When he came back he was wiping his face with the back of his hand.

“Now,” he said, “sign the form.”

She signed it, full of dread. His voice had been like a surgical instrument.

“Now,” he said, “give me a kiss.”

She ran then, darting around him and fleeing into the doorway that led to her great shelved refuge. He was behind her. There was no hiding. She came to a ladder. It was not her ladder. It led to no refuge, merely to piles of cement bags. She was high up the ladder when he reached the bottom. She didn’t look down. She could hear his breathing.

She tried to be somewhere else. She had to be somewhere else. When she dropped the cement bag down the ladder she was already walking down the sandy path to the mango tree. Somewhere far away, she heard a grunt. As she dropped the second bag she knew that the grunt had come from a tangled mess of the bright painful snakes.

“No snakes here,” she said.

She descended the ladder beside the path and found the snakes snapping around her ankles.

“Go away,” she said, “or I will have to kill you. No snakes here.”

But the snakes would not go away and writhed and twisted about each other making their nasty sounds.

It took her a while to mix the cement with sand and carry enough water, but soon she had it mixed and she buried the groaning snakes in concrete where they would do no harm.

When she looked at the concrete, trowelled neatly and squared off, she realized that it was as good a place as any to build.

She walked off down the path towards the mango tree. There she found some pieces of wood with “Williamson” written on them.

She started sawing then, and by the time dusk came she had built the beginning of her new home.

That night she slept on a high platform above the path, but two nights later she was asleep within her new house.

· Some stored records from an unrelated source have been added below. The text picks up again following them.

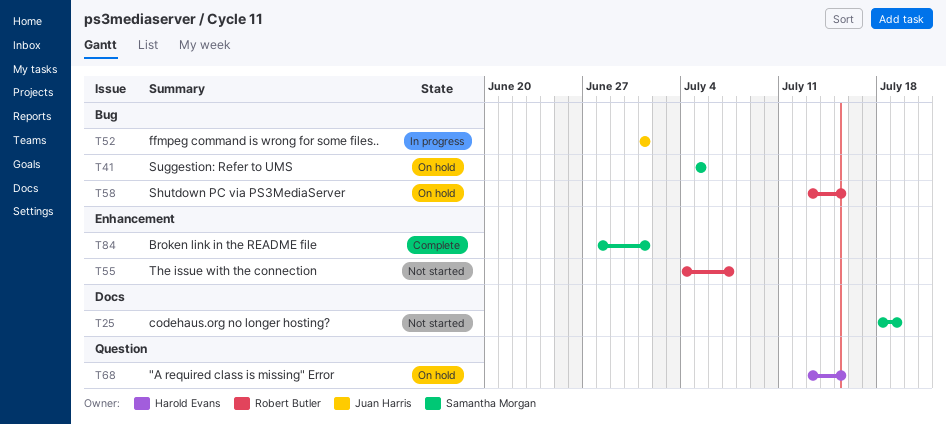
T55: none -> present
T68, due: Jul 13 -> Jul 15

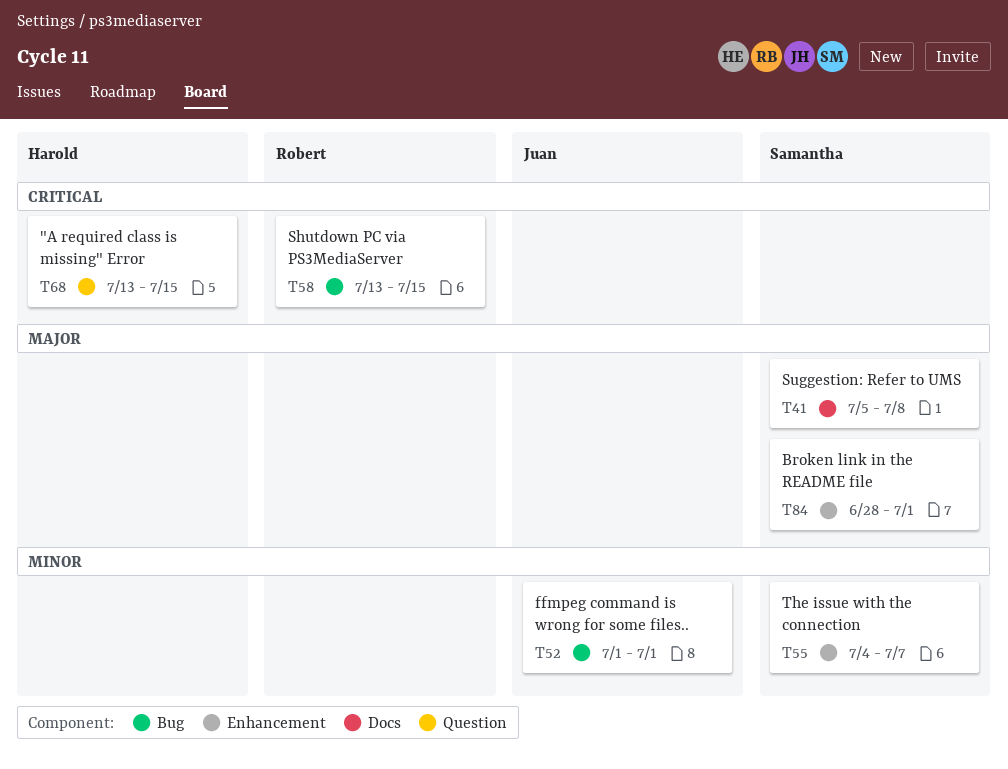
T25: present -> none
T41, label: Bug -> Docs
T41, due: Jul 5 -> Jul 8
T55, owner: Robert Butler -> Samantha Morgan

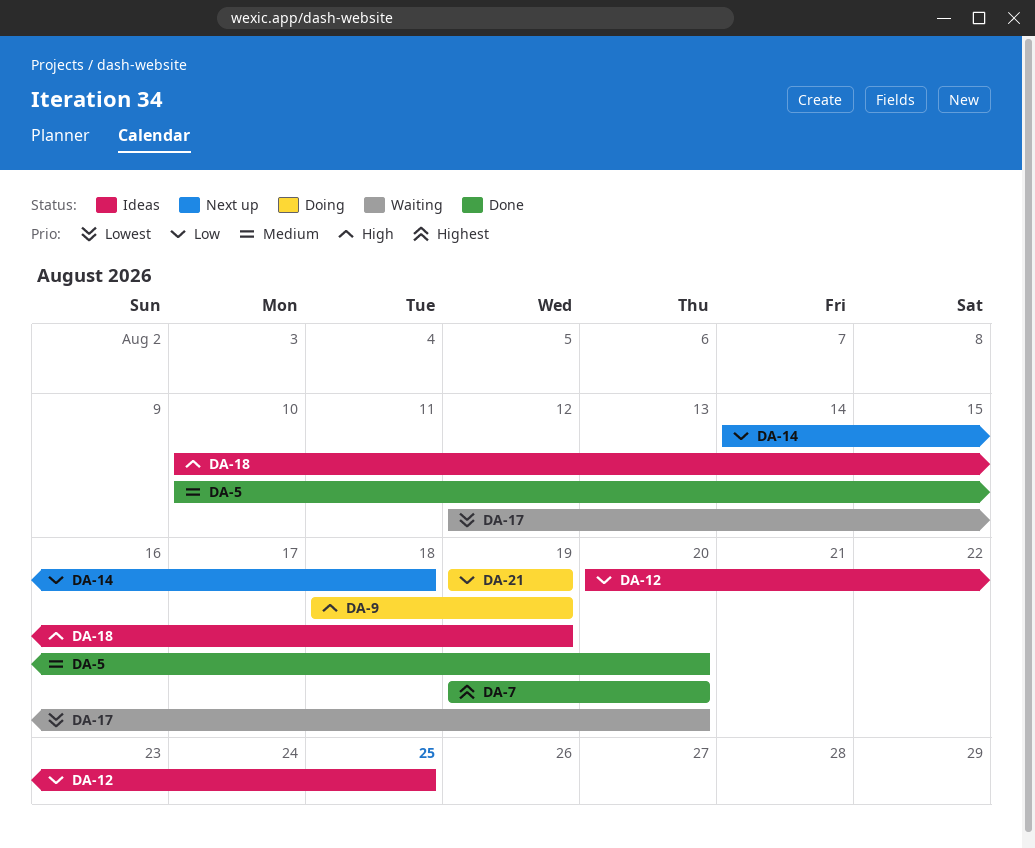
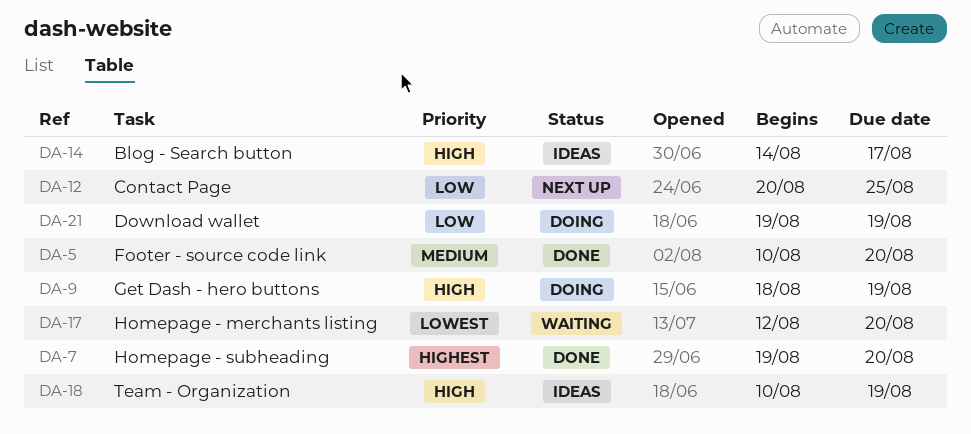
DA-12, status: Ideas -> Next up
DA-14, status: Next up -> Ideas
DA-14, priority: Low -> High
DA-14, due: Aug 18 -> Aug 17

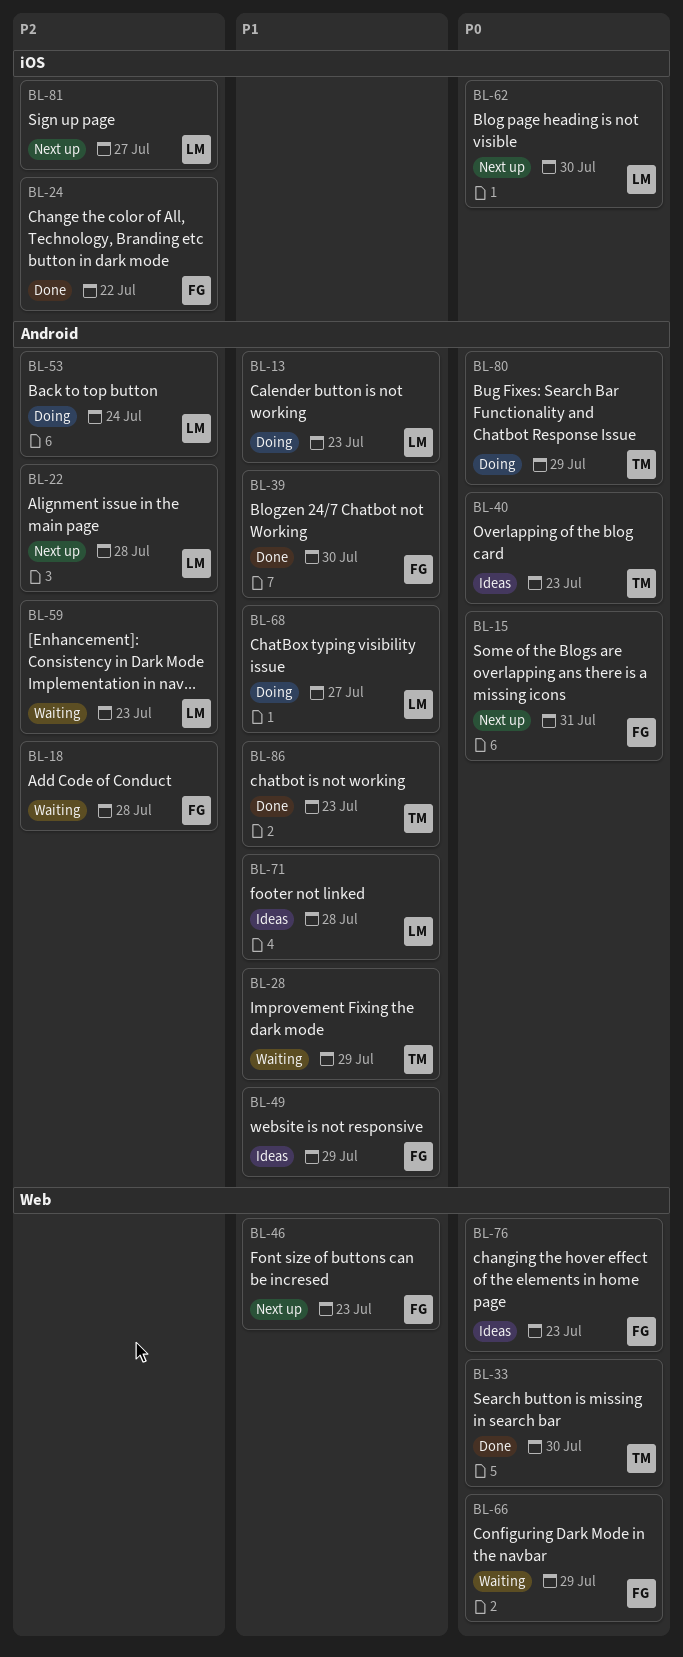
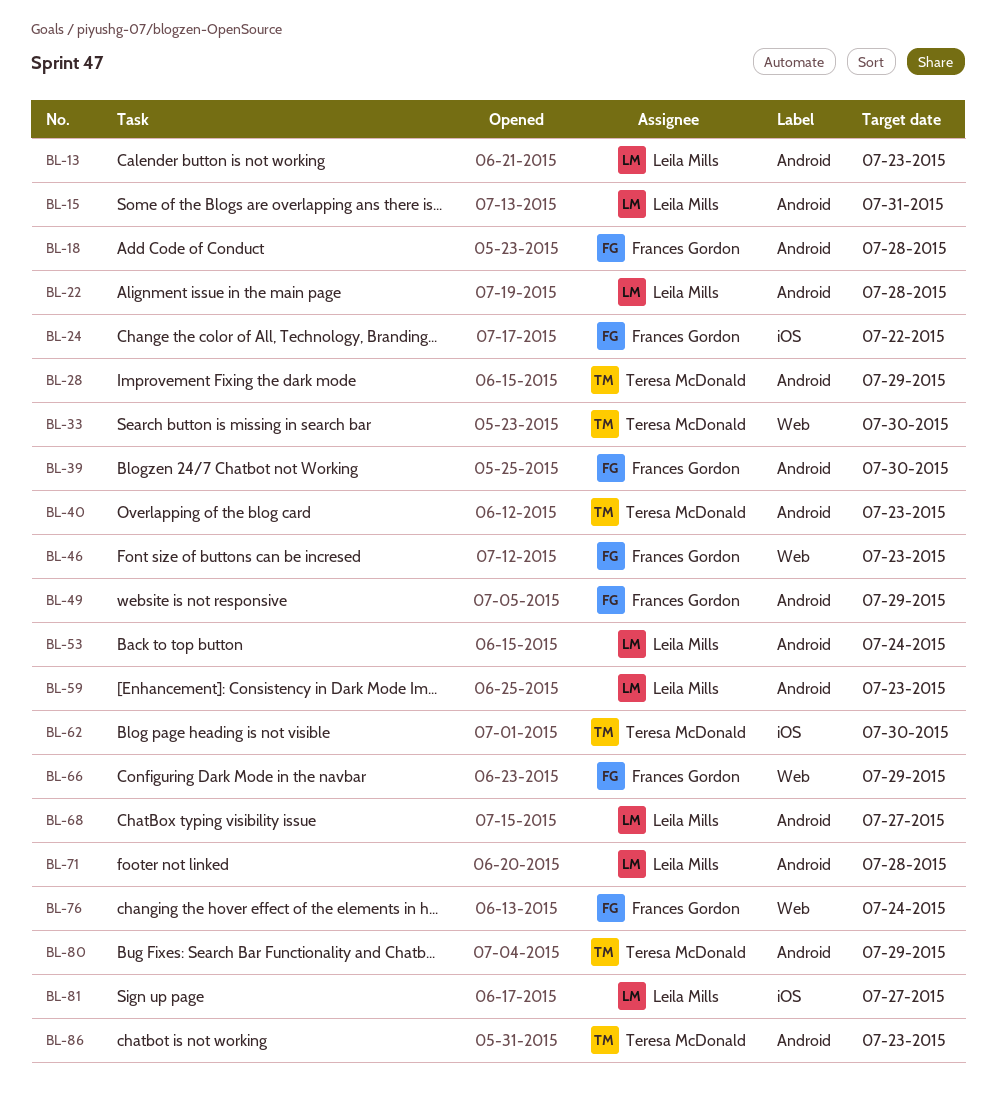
BL-15, owner: Frances Gordon -> Leila Mills
BL-62, owner: Leila Mills -> Teresa McDonald
BL-76, due: Jul 23 -> Jul 24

The moon shone through the sawtoothed sky and she dreamed that she was trapped in a white arid landscape, strapped in a harness and running helplessly up and down on a wire, but that was only a dream.

Exotic Pleasures

1.

Lilly Danko had a funny face, but the actual point where one said “this is a funny face” rather than “this is a pretty face” was difficult to establish. Certainly there were little creases around the eyes and small smile lines beside the mouth, yet they had not always been there and she had always had a funny face. It was a long face with a long chin and perhaps it was the slight protuberance of her lower lip that was the key to it, yet it was not pronounced and could be easily overlooked and to make a fuss about it would be to ignore the sparkle in her pale-blue eyes. Yet all of this is missing the point about faces which are not static things, a blue this, a long that, a collection of little items like clues in a crossword puzzle. For Lillian Danko had a rubber face which squinted its eyes, pursed its lips, wrinkled its nose and expressed, with rare freedom, the humours of its owner.

At the age of eight she had written in a school composition that she wished, when fully grown, to take the profession of clown. And although she had long since forgotten this incident and the cold winter’s afternoon on which she had written it, she would not now, at the age of thirty, sitting in a boiling old Chevrolet at the Kennecott Interstellar Space Terminal, have found anything to disown.

Here she was, knitting baby clothes in a beaten-up car, while Mort, dressed up in a suit like a travelling salesman, walked the unseen corridors inside the terminal in search of a job as a miner on one of the company’s planets, asteroids or moons. She was not likely to share any jokes on the subject with Mort, who was stretched as tight as a guitar string about to break. And she wished, as she had found herself wishing more and more lately, that her father had been alive to share the idiocies of the world with.